Today’s News & Commentary — September, 19, 2018
WeWork has reached a settlement agreement with the Attorneys General of New York and Illinois to remove or alter noncompete clauses included in the company’s employment contracts. Prior to the settlement, most of WeWork’s staff—including custodians, baristas, and receptionists—were contractually barred from working at competitors for a year after leaving the company. New York is one among many states moving to restrict employers’ use of noncompete clauses. Earlier this year, seven fast food chains settled with the Attorney General of Washington state to remove provisions that prevented their employees from seeking work with other restaurants within the same chain, while Massachusetts recently passed a bill requiring employers to pay a portion of an employee’s salary if that employee is barred from working for a competitor. OnLabor contributors have written on the impact of noncompetes several times in the past.

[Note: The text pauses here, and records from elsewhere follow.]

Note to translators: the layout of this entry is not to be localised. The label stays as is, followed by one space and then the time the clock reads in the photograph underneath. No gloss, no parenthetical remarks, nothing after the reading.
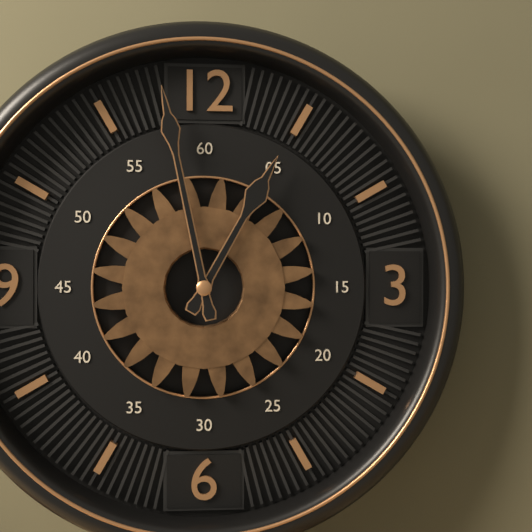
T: 12:58
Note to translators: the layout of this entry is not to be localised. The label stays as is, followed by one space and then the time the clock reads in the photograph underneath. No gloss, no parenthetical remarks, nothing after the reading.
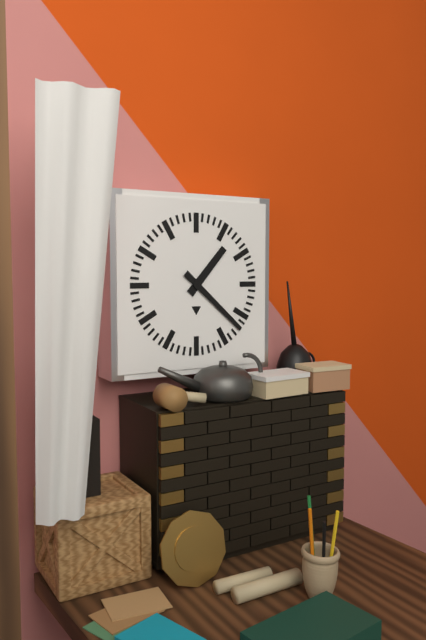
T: 1:22
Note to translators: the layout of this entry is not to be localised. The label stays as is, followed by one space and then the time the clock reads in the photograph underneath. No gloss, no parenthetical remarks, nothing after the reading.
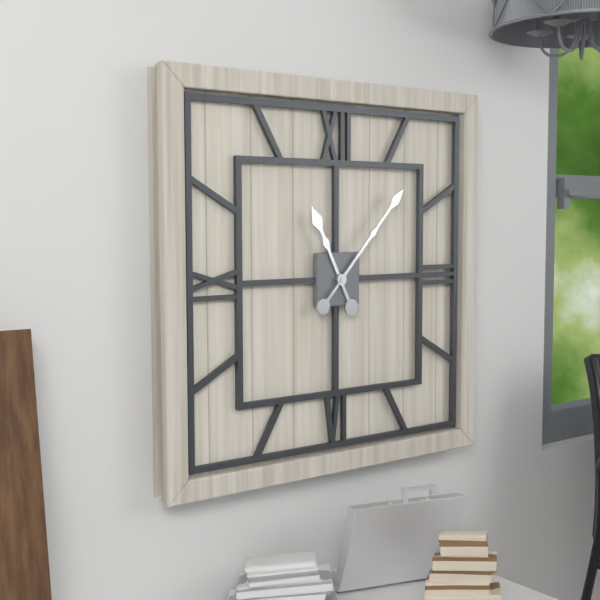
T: 11:07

A divided Ninth Circuit court ruled en banc yesterday that restaurants are required to pay servers and bartenders the minimum wage while performing untipped work that is not within their primary duties, like cleaning and preparing food. The majority opinion, written by Judge Richard Paez, noted that tips are “a gift to the server,” rather than a “cost-saving benefit to the employer.” Currently, the Fair Labor Standards Act allows employers to pay waitstaff as little as $2.13 per hour as long as they receive the minimum wage via tips. However, Obama-era Department of Labor guidance limits employers’ ability to claim tip credits only “for time spent in duties related to the tipped occupation.” Fourteen servers and bartenders will now be able to proceed with lawsuits against a number of restaurants, including IHOP and P.F. Chang’s, for alleged underpayment.

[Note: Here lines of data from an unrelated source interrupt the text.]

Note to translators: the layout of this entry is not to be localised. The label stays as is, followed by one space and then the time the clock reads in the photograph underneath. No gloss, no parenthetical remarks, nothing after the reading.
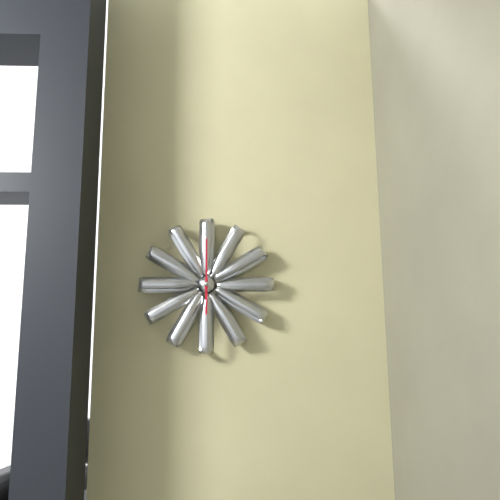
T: 6:00
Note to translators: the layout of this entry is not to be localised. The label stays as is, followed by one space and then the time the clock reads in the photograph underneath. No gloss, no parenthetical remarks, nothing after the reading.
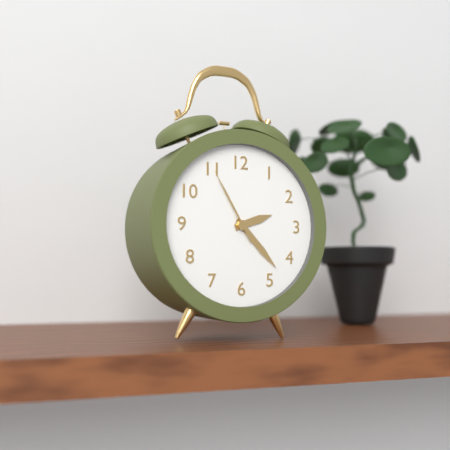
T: 2:23:55
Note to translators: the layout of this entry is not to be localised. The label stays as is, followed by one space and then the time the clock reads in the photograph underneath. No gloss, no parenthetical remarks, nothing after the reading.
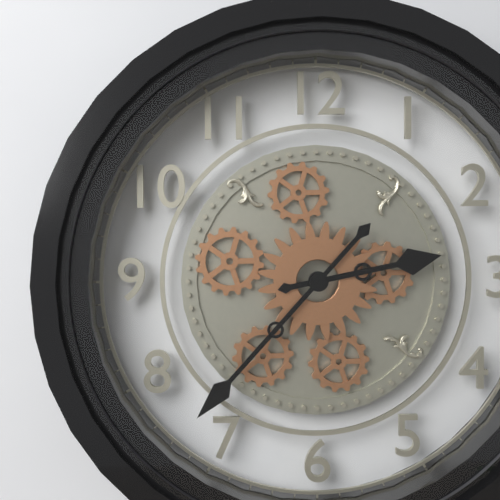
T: 2:37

As expected, McDonald’s workers across the country staged walkouts to protest sexual harassment on the job yesterday. The one-day strike, which took place in ten cities including Chicago, Los Angeles, and San Francisco, was the first nationwide strike to specifically call for an end to workplace sexual harassment. The striking workers recounted stories of rampant sexual harassment and abuse, and accused McDonald’s of failing to address the problem despite multiple complaints with the Equal Employment Opportunity Commission. They are demanding that the company require managers and franchise owners to undergo anti-harassment training and form a national committee comprised of workers, management, and women’s groups to address the issue. A 2016 study by Hart Research Associates found that 40 percent of women who work in the fast food industry have experienced sexual harassment on the job.

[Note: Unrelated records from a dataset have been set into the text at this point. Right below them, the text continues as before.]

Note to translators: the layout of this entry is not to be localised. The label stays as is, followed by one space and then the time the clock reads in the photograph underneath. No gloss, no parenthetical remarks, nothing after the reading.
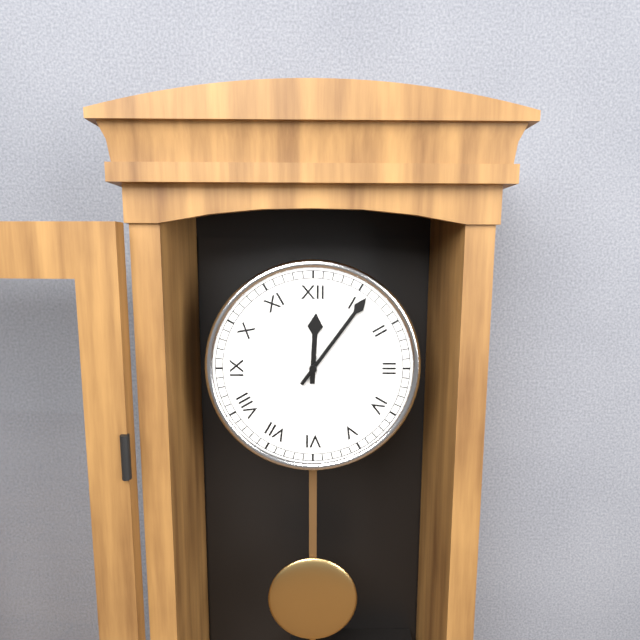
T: 12:06
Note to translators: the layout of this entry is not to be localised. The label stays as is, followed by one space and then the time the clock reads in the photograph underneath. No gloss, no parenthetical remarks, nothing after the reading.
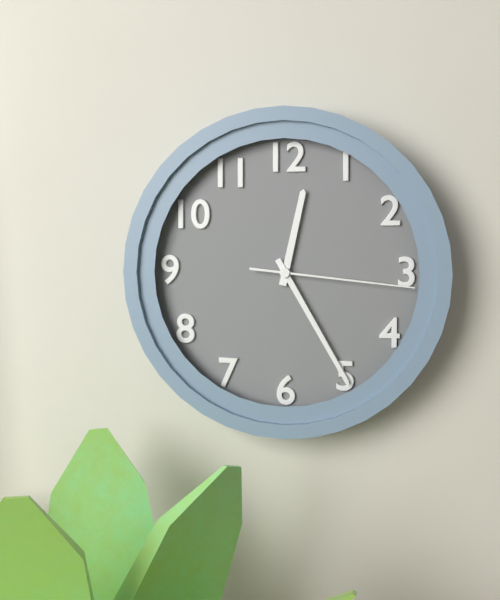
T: 12:25:16
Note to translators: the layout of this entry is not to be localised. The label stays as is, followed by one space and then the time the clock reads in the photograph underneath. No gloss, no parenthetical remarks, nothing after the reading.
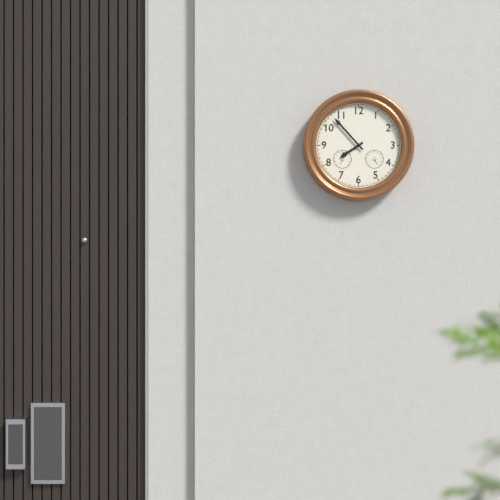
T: 7:53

The American Civil Liberties Union, the Communications Workers of America, and three job seekers have filed a complaint with the Equal Employment Opportunity Commission against Facebook and ten companies for discriminating against women and gender non-binary people by publishing job ads targeted toward men. The complainants allege that Facebook violated Title VII of the Civil Rights Act of 1968, which prohibits employers from discriminating on the basis of race, color, religion, sex, or national origin, and the Supreme Court’s decision in Pittsburgh Press Co., which upheld a municipal ordinance preventing employers from publishing classified ads targeting one sex, by routinely denying individuals the opportunity to receive job advertisements for traditionally male-dominated positions, including police and mechanics. Facebook announced that it would defend its practices and stated that there is “no place for discrimination” at the company.
John W. Wilhelm, the former president of Unite Here, published a letter in the New York Times detailing the fight for wage parity at Harvard University and the role that United Here Local 26 and Service Employees Local 32BJ played in that struggle. As previously reported, contract service workers at Harvard earn more than their peers thanks to the university’s Wage Benefits and Parity Policy.